------ Fragmento del documento ------

En el carácter autoritario, se considera lo más importante la actitud hacia el poder que adopta la persona con esos rasgos. Para ella, solo existen dos géneros: los poderosos y los que no lo son. La fascinación hacia el poder es tal, que con su simple presencia (ya sea una persona o una institución) surge enseguida el sometimiento. No hay admiración hacia una encarnación de valores, sino hacia el poder mismo; del mismo modo, en el carácter autoritario se da inmediatamente el desprecio, y muy pronto el deseo de someter a las personas o instituciones que carecen de poder. Hay diferentes rasgos en el cáracter autoritario, si bien hay en algunos casos una falta de evidencia de resistencia y de actitud rebelde, uno de los modelos puede engañar a simple vista, ya que aparentemente desafía a la autoridad y a la jerarquía, y puede parecer que posee deseos de acabar con lo que obstruye su libertad e independencia; sin embargo, tarde o temprano se somete a un poder mayor capaz de satisfacer sus anhelos masoquistas. Las fuerzas que determinan la vida, tanto individual como social, son vistas como una fatalidad por la persona autoritaria; el ejemplo más evidente es la existencia de gobiernos, el hecho de que unas personas tomen decisiones en nombre de la mayoría, algo que se observa como inevitable e incluso tiende a racionalizarse ("ley natural", "destino humano", "deber"...). El carácter autoritario es reaccionario, lo que ha sido una vez está destinado a repetirse siempre, y desear algo nuevo o tratar de construirlo resulta un crimen o una locura. La tradición religiosa, con su idea del pecado original, tiene mucha responsabilidad en esta situación de dependencia, aunque la experiencia autoritaria tenga un campo más amplio. En definitiva, la característica común al pensamiento autoritario reside en la convicción de que la vida está determinada por fuerzas exteriores al yo individual y a sus deseos e intereses. Por supuesto, el carácter autoritario no carece de actividad, valor o fe, pero estas cualidades son muy diferentes a las que presenta una persona independiente, autónoma y sin anhelo de sumisión.

------ Datos ------

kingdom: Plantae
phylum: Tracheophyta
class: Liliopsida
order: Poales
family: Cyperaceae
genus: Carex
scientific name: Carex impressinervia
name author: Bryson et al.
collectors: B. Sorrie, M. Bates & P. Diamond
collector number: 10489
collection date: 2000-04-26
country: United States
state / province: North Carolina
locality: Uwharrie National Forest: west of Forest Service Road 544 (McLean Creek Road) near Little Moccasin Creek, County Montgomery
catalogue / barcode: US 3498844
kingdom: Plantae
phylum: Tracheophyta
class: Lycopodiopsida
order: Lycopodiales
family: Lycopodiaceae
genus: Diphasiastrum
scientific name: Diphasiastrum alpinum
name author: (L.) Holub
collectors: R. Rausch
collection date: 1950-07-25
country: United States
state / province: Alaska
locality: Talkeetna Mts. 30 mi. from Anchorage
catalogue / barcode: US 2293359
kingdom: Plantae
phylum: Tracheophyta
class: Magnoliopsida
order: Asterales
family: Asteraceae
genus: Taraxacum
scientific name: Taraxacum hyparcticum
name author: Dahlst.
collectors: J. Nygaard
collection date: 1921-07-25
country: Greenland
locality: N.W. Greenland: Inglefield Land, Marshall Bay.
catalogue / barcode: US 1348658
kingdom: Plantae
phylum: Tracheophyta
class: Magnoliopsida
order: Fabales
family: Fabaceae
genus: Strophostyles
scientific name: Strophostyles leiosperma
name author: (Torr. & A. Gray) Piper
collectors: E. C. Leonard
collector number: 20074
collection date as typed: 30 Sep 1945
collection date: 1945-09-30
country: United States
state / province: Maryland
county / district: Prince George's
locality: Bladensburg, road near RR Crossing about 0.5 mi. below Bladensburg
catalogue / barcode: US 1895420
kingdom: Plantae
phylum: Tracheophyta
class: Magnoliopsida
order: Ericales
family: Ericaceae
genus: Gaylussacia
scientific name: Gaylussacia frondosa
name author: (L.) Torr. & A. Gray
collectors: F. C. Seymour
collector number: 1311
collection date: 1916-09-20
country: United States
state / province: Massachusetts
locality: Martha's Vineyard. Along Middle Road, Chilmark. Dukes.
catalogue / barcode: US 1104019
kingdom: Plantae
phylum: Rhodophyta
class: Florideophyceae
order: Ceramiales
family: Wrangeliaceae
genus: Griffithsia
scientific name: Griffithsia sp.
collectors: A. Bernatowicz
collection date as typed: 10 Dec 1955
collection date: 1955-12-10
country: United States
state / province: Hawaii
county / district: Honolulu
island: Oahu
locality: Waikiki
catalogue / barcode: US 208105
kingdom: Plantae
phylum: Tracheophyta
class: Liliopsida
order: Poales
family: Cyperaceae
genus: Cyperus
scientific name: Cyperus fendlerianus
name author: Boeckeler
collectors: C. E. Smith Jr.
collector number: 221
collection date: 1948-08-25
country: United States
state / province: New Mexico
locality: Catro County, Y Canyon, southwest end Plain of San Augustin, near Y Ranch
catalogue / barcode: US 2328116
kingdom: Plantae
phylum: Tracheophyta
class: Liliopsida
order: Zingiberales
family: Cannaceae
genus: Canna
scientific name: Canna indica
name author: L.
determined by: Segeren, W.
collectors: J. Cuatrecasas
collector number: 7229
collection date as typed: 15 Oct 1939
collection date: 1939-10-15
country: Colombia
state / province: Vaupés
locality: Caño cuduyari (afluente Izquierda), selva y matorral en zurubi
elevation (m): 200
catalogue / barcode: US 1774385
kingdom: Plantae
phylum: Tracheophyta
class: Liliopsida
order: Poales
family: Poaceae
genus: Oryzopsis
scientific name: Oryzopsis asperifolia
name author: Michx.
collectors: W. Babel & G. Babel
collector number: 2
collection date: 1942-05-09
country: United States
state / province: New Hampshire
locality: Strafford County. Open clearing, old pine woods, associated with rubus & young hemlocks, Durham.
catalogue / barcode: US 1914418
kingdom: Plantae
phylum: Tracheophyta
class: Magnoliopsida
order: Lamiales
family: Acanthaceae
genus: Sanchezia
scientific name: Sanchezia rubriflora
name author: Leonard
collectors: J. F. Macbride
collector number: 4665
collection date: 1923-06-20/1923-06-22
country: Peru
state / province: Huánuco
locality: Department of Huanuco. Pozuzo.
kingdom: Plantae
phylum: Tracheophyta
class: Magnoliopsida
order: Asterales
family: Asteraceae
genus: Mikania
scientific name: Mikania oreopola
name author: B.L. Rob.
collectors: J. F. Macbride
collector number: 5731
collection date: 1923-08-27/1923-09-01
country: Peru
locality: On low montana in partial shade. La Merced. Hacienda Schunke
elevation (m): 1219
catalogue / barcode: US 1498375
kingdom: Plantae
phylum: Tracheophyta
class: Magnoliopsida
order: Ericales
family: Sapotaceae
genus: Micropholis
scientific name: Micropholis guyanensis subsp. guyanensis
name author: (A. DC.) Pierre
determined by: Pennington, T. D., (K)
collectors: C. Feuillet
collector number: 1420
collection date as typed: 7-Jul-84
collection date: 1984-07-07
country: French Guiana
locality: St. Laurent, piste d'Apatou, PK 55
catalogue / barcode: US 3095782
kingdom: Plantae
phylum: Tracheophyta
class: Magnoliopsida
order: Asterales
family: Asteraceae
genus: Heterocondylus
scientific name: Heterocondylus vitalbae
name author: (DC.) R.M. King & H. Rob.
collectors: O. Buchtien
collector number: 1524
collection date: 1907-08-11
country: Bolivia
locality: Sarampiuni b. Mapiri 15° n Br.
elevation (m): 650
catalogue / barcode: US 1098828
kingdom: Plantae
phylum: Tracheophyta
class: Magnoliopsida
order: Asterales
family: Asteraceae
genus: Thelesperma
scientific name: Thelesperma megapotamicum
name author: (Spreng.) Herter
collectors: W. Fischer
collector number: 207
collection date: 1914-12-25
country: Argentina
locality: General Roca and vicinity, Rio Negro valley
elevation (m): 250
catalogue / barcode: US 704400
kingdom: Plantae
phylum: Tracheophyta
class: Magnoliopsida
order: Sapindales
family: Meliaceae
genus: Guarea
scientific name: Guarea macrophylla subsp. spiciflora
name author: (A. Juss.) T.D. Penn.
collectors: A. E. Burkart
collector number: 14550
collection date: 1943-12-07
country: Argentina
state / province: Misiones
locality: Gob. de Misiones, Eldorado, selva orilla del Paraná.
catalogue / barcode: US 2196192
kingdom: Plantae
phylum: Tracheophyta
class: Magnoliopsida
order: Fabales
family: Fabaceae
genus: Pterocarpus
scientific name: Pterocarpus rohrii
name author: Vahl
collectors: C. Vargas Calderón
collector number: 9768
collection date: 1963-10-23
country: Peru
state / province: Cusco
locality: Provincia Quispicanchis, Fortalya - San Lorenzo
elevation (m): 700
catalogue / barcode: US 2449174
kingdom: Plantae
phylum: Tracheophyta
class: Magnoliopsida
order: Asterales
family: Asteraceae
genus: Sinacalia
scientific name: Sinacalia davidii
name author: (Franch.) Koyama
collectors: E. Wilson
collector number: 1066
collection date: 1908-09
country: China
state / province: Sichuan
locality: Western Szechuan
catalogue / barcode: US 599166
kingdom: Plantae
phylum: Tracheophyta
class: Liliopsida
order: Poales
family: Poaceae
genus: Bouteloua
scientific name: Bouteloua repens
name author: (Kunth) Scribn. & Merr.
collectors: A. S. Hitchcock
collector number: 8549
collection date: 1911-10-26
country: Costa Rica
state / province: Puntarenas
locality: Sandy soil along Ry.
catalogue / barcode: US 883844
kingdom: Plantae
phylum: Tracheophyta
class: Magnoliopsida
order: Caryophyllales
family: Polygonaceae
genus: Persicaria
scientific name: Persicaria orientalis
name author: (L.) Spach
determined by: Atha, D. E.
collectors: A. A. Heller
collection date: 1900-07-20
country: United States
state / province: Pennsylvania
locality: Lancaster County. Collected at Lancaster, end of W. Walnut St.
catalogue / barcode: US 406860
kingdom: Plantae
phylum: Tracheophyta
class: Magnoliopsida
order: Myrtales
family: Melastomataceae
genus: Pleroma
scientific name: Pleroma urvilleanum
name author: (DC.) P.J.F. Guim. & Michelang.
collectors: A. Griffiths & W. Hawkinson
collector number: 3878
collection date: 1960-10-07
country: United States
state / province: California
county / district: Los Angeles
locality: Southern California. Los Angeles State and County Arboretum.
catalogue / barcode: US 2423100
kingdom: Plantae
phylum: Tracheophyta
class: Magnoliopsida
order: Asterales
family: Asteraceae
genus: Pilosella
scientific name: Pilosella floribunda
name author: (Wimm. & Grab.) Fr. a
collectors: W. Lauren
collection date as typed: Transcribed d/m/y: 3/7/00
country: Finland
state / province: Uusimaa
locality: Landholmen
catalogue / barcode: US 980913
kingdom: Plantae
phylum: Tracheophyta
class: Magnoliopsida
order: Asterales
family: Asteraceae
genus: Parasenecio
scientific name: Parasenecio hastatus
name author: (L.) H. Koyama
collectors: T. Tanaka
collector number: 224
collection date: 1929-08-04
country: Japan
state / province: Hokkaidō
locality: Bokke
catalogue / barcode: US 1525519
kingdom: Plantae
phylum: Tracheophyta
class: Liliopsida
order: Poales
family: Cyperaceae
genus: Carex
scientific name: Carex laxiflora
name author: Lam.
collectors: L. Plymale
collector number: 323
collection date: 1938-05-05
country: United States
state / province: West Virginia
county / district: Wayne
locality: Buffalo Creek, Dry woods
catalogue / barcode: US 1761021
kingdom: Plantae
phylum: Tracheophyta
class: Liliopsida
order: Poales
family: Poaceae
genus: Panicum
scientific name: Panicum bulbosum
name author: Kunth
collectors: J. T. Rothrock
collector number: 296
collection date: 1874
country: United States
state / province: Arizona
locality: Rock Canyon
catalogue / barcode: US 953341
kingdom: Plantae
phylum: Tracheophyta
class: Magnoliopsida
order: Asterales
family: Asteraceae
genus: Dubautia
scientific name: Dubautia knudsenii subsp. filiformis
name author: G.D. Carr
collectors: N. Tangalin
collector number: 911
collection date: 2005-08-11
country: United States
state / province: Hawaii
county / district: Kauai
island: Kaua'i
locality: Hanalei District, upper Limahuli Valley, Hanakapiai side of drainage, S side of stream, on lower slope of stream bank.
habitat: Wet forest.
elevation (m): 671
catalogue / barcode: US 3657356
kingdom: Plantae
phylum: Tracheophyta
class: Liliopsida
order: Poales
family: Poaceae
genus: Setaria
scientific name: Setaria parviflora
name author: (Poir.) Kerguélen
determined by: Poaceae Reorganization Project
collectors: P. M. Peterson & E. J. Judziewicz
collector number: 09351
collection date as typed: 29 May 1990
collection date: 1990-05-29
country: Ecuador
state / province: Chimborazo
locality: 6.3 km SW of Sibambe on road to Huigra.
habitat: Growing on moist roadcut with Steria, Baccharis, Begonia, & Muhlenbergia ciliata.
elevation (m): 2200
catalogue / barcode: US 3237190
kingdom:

------

• Tus tareas:
**a)** Indica si cada afirmación coincide con el fragmento sobre el carácter autoritario. Responde sí o no y cita textualmente las palabras que lo deciden: (i) para la persona autoritaria solo existen dos géneros, los poderosos y los que no lo son; (ii) el carácter autoritario admira el poder como encarnación de valores; (iii) el carácter autoritario carece de actividad, valor o fe.
**b)** Según el fragmento sobre el carácter autoritario, ¿en qué convicción reside la característica común al pensamiento autoritario?

• Tareas resueltas:
**a)**
(i) Sí: "Para ella, solo existen dos géneros: los poderosos y los que no lo son."
(ii) No: "No hay admiración hacia una encarnación de valores, sino hacia el poder mismo".
(iii) No: "el carácter autoritario no carece de actividad, valor o fe".

**b)** En la convicción de que la vida está determinada por fuerzas exteriores al yo individual y a sus deseos e intereses.